• **Written task**:
Tell whether each statement agrees with the post on corpus deduplication below, giving yes or no and quoting the text's deciding words: (a) the aggressive dedup option makes one hash per sentence pair; (b) the writer's current pipeline keeps, for each hash, the pair with the best Bicleaner score; (c) the writer suggests throwing out a sentence when all of its bigrams or trigrams repeat more than 20 times.

Corpora deduplication #41

ZJaume · 2022-10-07T08:13:01Z

Many corpora out there is plenty of duplicates. Here are some ideas and approaches I have been using.

The method that we used at ParaCrawl was to deduplicate by Bifixer hash and score. The aggresive dedup option produces a hash for each sentence pair. To compute it, we concatenate src and trg, remove all the punctuation, spaces and unidecode the sentences. So, we keep only one version of sentences that differ only in punctuation, accents or things like that. Bifixer score gives, if I remember correctly, higher score to sentences containing characters with higher unicode values, so we end up keeping, for each hash, the sentence pair that is more rich in punctuation, accents, diactritics etc. Which is probably the best between the duplicates.

Recently we discovered that an even more aggressive way of deduplication helps MT. Some experiments of a colleague in MaCoCu showed that it seems to be better to deduplicate with two hashes separatedly, instead of doing one for the pair. I think beacause it removes many translation inconsistencies (the same sentence aligned with many different ones).

COMET scores in Flores test set translating from English with a NMT model trained with MaCoCu corpora:

What I have right now in my pipeline is, a script to compute the hash by column and another script that throws away each sentence pair that has one hash or another already seen (not the best possible approach but works).
I think, the ideal solution would be one like this (dedup on both sides) but keeping, for each hash, the one that has better Bicleaner, LASER or whatever scoring method we use. So we end up removing inconsistencies but keeping the one that is most promising to be good.

Another thing that I've been thinking of is how to remove the very repetitive stuff that does not get thrown away by this approach. Web corpora is full of this:

File extension.XMR  Extensao de arquivo.XMR
File extension.LLV  Extensao de arquivo.LLV
File extension.RFC  Extensao de arquivo.RFC
Apartments in San José  Apartamentos em San José
Apartments in Paxi  Apartamentos em Paxi

Maybe some kind of bigram or trigram based removal, like if one sentence has all of its bigrams or trigrams repeated more than 20 times, throw it out. I'm pretty confident removing this kind of sentence repetitions won't harm quality and will speed up training.

Just brainstorming here to not forget about it.

• **Information supplied**:
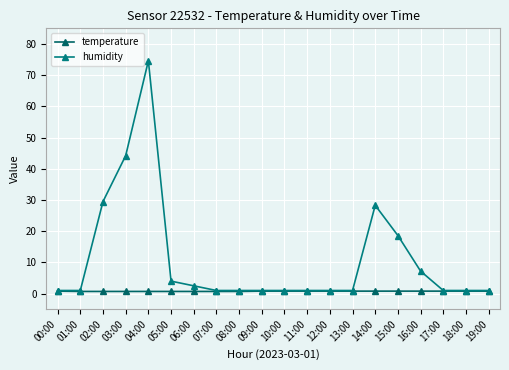

How many series are shown in this chart?

2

• **The completed task**:
(a) Yes: "The aggresive dedup option produces a hash for each sentence pair."
(b) No: "another script that throws away each sentence pair that has one hash or another already seen"
(c) Yes: "if one sentence has all of its bigrams or trigrams repeated more than 20 times, throw it out"